WHAT YOU ARE ASKED TO DO:
Leave out every line before the one that contains "right knee: (172, 382)". Please restate that line and the rest of the data word for word, through the end.

DATA UNDER STUDY:
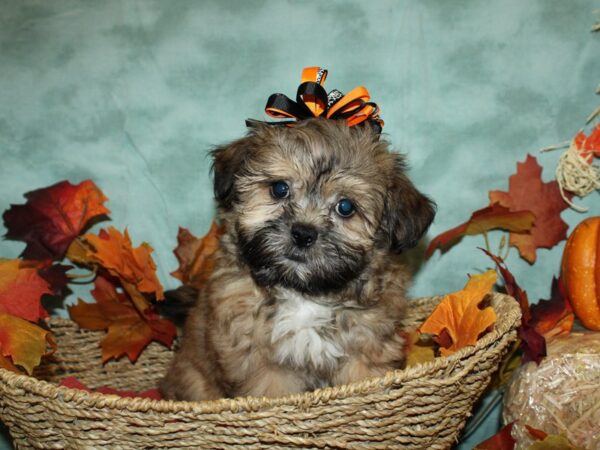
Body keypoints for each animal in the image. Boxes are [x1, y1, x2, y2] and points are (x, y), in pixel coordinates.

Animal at [159, 119, 434, 400]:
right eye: (280, 189)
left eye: (345, 207)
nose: (303, 233)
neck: (304, 292)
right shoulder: (262, 364)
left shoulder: (366, 348)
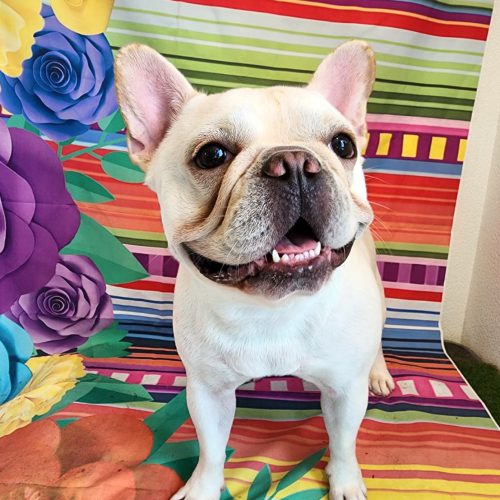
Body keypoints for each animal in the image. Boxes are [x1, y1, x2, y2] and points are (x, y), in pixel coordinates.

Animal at [115, 40, 395, 500]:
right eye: (211, 155)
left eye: (343, 145)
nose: (295, 161)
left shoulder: (343, 390)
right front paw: (203, 487)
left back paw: (380, 371)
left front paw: (345, 480)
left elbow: (343, 441)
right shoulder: (207, 391)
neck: (274, 309)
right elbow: (211, 449)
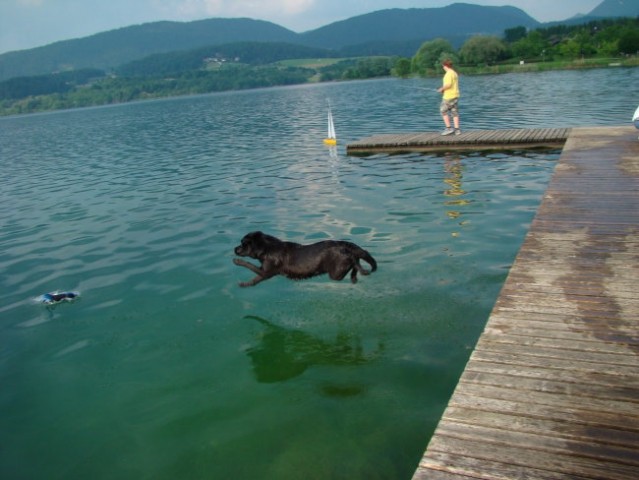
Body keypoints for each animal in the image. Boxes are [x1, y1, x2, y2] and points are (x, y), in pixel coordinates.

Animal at [234, 231, 376, 286]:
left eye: (243, 244)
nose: (234, 249)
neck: (267, 248)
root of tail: (342, 244)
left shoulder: (267, 271)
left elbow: (249, 265)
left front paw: (237, 261)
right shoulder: (264, 273)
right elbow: (254, 280)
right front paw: (244, 284)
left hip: (336, 273)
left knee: (354, 262)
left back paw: (359, 271)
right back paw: (354, 278)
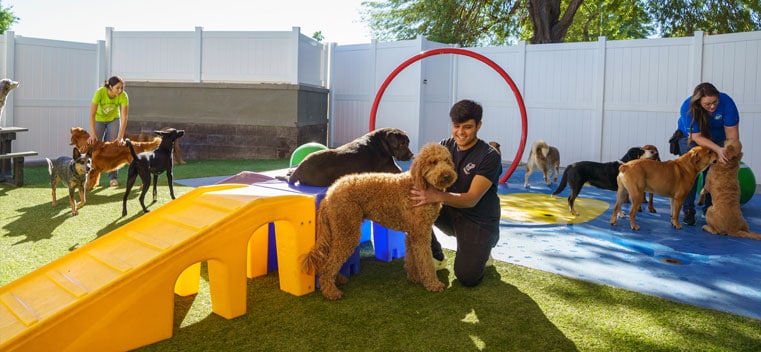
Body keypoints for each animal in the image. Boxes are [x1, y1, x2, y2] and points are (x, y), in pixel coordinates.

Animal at [284, 127, 412, 187]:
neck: (381, 142)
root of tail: (300, 169)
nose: (411, 155)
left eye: (408, 142)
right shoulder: (394, 169)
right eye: (402, 143)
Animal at [302, 143, 458, 300]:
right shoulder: (421, 233)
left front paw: (415, 278)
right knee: (329, 264)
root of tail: (330, 193)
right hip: (347, 231)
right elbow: (426, 260)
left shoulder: (413, 233)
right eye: (433, 162)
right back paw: (331, 291)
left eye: (447, 161)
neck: (419, 185)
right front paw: (433, 284)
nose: (446, 175)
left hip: (338, 230)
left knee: (328, 259)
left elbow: (413, 258)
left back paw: (338, 280)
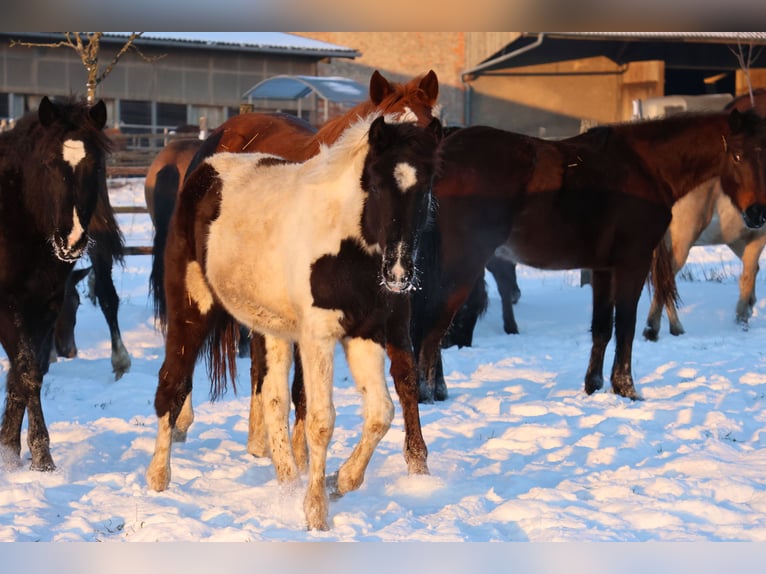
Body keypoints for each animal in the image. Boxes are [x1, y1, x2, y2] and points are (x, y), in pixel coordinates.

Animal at [0, 96, 111, 471]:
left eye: (96, 165)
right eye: (48, 164)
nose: (72, 240)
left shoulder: (45, 305)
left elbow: (23, 374)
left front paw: (11, 451)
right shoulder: (7, 304)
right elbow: (27, 371)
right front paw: (40, 456)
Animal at [145, 115, 442, 531]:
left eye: (426, 186)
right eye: (377, 183)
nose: (399, 274)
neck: (344, 240)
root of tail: (204, 171)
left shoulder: (364, 335)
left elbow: (380, 414)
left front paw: (340, 482)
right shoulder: (319, 336)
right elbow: (321, 421)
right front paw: (316, 512)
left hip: (270, 327)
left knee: (273, 398)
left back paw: (287, 482)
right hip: (192, 308)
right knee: (172, 382)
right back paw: (158, 478)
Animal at [643, 89, 766, 339]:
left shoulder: (740, 237)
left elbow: (751, 271)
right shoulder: (757, 235)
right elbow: (749, 274)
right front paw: (742, 318)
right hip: (682, 241)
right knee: (666, 278)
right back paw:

WRITTEN SOLUTION:
right knee: (172, 382)
right back paw: (158, 478)
Animal at [643, 89, 766, 339]:
left shoulder: (740, 237)
left elbow: (751, 271)
right shoulder: (757, 235)
right elbow: (749, 274)
right front paw: (742, 318)
right hip: (682, 241)
right knee: (666, 278)
right back paw:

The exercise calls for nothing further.